We played places like Billy Bobs, live music venues. And they call Billy Bobs the biggest honky-tonk in the world, and it is, because the people that work there are like family to us. We try to treat a place like that the same way that we would treat a place like the Happy Cow Bar here in Hunter. It’s really just about hanging out with family and friends. The expierence is diffrent, just a little bit, you know. Sometimes when there’s a bigger venue it’s a diffrent vibe but generally we’re going to interact with people the same way any where we go.

Ernest Tubb, you can talk to all kinds of different people, there’s a thousand stories about how he would do a show and he wouldn’t leave until everybody had left. He would shake everybody’s hand and talk to everybody until they where all gone. Shaking hands and talking to people, meeting folks and country music is the thing.

It’s a long, long chain of events that, if you been in it long enough and you start to peel back the layers and learn a little bit more about what they call Texas music, or country music, you start to realize exactly how involved you really are. And how close to the people that you looked up to when you’re growing up, guy’s like Willie Nelson or Waylon Jennings or Jerry Jeff Walker you are. If you stay at it long enough you can really start to play degrees of seperation with all these folks. And there aren’t as many as you think that there would be because it’s a family affair.

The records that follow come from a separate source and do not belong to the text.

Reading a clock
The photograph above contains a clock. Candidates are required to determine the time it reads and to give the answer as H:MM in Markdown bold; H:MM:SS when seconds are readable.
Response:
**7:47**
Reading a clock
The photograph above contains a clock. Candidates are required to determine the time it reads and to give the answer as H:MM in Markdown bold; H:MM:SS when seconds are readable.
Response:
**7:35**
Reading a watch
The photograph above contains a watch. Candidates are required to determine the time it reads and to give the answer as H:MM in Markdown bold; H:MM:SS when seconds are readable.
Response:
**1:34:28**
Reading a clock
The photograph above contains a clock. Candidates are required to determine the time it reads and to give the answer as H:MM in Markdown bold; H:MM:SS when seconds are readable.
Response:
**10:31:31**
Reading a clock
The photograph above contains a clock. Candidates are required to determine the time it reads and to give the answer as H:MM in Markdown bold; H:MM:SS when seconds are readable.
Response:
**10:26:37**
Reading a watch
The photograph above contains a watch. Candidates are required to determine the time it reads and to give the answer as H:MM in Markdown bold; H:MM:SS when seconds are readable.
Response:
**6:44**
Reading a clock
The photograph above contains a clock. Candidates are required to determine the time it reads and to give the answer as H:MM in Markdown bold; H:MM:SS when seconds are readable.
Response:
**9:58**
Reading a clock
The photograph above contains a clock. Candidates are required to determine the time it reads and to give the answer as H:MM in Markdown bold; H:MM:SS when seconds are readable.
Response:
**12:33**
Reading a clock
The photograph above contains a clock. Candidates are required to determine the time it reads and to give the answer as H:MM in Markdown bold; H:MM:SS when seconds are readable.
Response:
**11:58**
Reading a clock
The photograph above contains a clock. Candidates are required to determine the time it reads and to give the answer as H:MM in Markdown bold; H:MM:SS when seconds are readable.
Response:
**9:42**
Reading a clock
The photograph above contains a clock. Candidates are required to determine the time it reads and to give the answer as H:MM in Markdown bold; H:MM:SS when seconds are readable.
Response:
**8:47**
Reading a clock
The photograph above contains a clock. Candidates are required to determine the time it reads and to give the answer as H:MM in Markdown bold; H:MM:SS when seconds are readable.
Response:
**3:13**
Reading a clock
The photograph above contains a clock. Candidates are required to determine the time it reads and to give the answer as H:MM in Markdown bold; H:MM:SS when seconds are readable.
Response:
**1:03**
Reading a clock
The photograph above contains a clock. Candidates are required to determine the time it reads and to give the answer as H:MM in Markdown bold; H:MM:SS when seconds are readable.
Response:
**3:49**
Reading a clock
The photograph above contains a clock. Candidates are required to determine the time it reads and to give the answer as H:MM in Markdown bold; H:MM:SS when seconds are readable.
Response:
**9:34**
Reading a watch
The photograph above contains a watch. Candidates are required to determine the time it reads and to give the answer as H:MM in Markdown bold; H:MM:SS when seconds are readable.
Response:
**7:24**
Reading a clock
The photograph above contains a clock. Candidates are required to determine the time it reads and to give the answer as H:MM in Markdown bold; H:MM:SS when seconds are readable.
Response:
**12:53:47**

There’s a lot of good music that comes from all around the world but Texas music is a whole different bowl of wax because this was a place where so many cultures came too to make this melting pot of what goes on so then, when it comes across, it’s a whole different flavour.”

Posted by:Charlie Ekstrom

In 2009, photographer C.C. Ekström and writer Olle Florstam set out a collaboration under the label of AOG to capture the spirit of Texas honky-tonks. On their journeys together they have soaked up atmosphere, swirled in saw dust and spilt out beer at more honky-tonks then they could ever dreamt of.

3 thoughts on “ Matt Hillyer of Eleven Hundred Springs Talks about Honky-Tonks ”

  1. I enjoyed Matt’s knowledgeable comments and insights regarding Texas music. He has obviously paid close attention throughout his honky tonk journeys…

    J Mills (Joe’s twin)

  2. A couple of comments from an outsider who goes to Texas for music three or four times a year-

    Texas music IMO is great because Texas audiences support the music. I love the fact that audiences are mixed-age; Grandma and Grandpa, Mom and Dad and the kids all together. Also the blend of cultures that Matt mentions.

    Also, Texas does unpretentious very well. I’m not one for big venues and large crowds. A crossroads honky-tonk with a little stage in the corner and a couple of local heroes with guitars singing their original songs is what I love.

    1. Thanks for reading Craigh, and you are right. The Texas scene does unpretencious very well.